Every cook on the platform goes through an official certification process that legally permits them to sell food commercially. They prepare meals in large batches – reducing per-unit ingredient costs and time – which HomeCooks then collects, freezes, and stores locally for on-demand delivery. Customers receive meals that require no more than five to ten minutes in a microwave or oven.
The economics are favorable on both sides. Batch cooking keeps food prices between £5 and £8 per dish – roughly half what aggregators like Deliveroo charge. Cooks earn real money without capital investment: solo amateurs can make £600–800 per month preparing 100 dishes, professional cooks £3,000–5,000 preparing 500, and local micro-brands £6,000–9,000 at scale.
Revenue has grown sharply: from £10,000 in Q3 2022 to £105,000 in Q3 2023, with Q4 2023 projected at £158,000. The company's stated goal is £500 million in annual revenue, with a geographic rollout planned through the UK in 2024–25, Europe by 2027, and global markets by 2028. Against that plan, it raised £2.5 million from venture investors in December and has collected £1.5 million in crowdfunding – above its £1.37 million target.
The bottleneck in food delivery isn't demand – it's menu variety. No single restaurant team can sustain perpetual freshness at scale. HomeCooks sidesteps this by treating independent cooks as its supply chain. The platform grew from 28 active cooks in Q3 2022 to 129 in Q3 2023, and HomeCooks expects to expand its catalog from 200 to 500 dishes by end of 2023. The UK alone has roughly 500,000 independent cooks and micro-brands, so supply is not the constraint.
The geographic strategy is equally deliberate. HomeCooks targets smaller towns underserved by major aggregators – places where restaurant choice is limited and delivery coverage thin. This is a pattern worth noting: Omnicart, [reviewed here](/review/ih-v-sotnju-raz-bolshe-no-kak-tuda-vyjti), which raised $1.5 million, built a platform specifically for local micro-entrepreneurs to launch delivery businesses in exactly these underserved markets.
Compared to meal kit services like Gousto or HelloFresh – which offer 50–75 dishes requiring 10–45 minutes of preparation – HomeCooks is positioned as a faster, more varied alternative that still undercuts restaurant delivery on price.
The customer acquisition model is where HomeCooks is genuinely clever. Every cook is also a micro-influencer with skin in the game: they want their food to sell, so they promote it to their own networks and social media followings. That makes each cook a self-funded marketing channel for the platform. Referrals account for a third of new customer sign-ups – a figure that compounds as the cook roster grows. CookUnity, [reviewed previously](/review/kollektiv-protiv-odinochek-i-agregatorov), which raised $121.9 million, and Shef, with $102.3 million raised, validate the same model at larger scale in the US market.

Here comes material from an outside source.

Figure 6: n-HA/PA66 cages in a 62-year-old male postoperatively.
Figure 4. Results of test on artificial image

Food delivery is a large and durable market – £18 billion in the UK alone in 2021, $250 billion globally. The problem every platform faces is menu breadth: without genuine variety, repeat order frequency stalls. HomeCooks and its counterparts suggest that recruiting independent cooks as supply is a workable solution.
The most direct path is replicating this model in a geography HomeCooks hasn't reached. The micro-cook supply exists in virtually every market; the logistics model is repeatable; and focusing on smaller cities – where aggregator presence is weak and local cooks already have community trust – compresses the marketing cost significantly.

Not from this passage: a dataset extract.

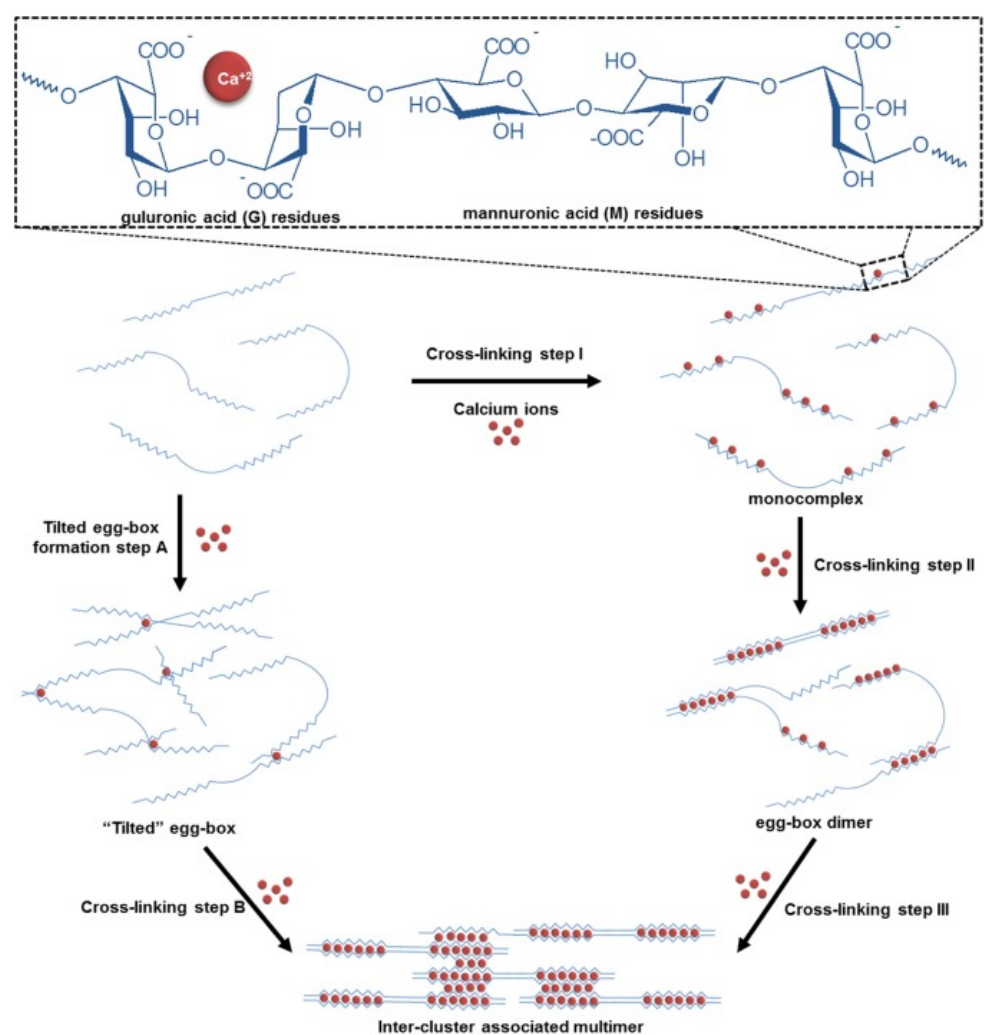
Figure 3. Schematic diagram showing the steps involved in calcium ion-induced crosslinking of the alginate (right, steps I–III) as suggested by Fang et al. [40] and (left, steps A and B) Borgogna et al. [41]. Reproduced from [45] with permission. et al. [41]. Reproduced from [45] with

The more generative question is structural: HomeCooks works because its cooks are simultaneously product creators and grassroots marketers. That dual role – creator as distribution channel – isn't specific to food. The architecture that makes it work is a platform where many small producers each have audience access at the local level and an economic stake in promoting their own listings. The question is which other categories of goods or services could be organized the same way, generating hyperlocal reach without centralized marketing spend.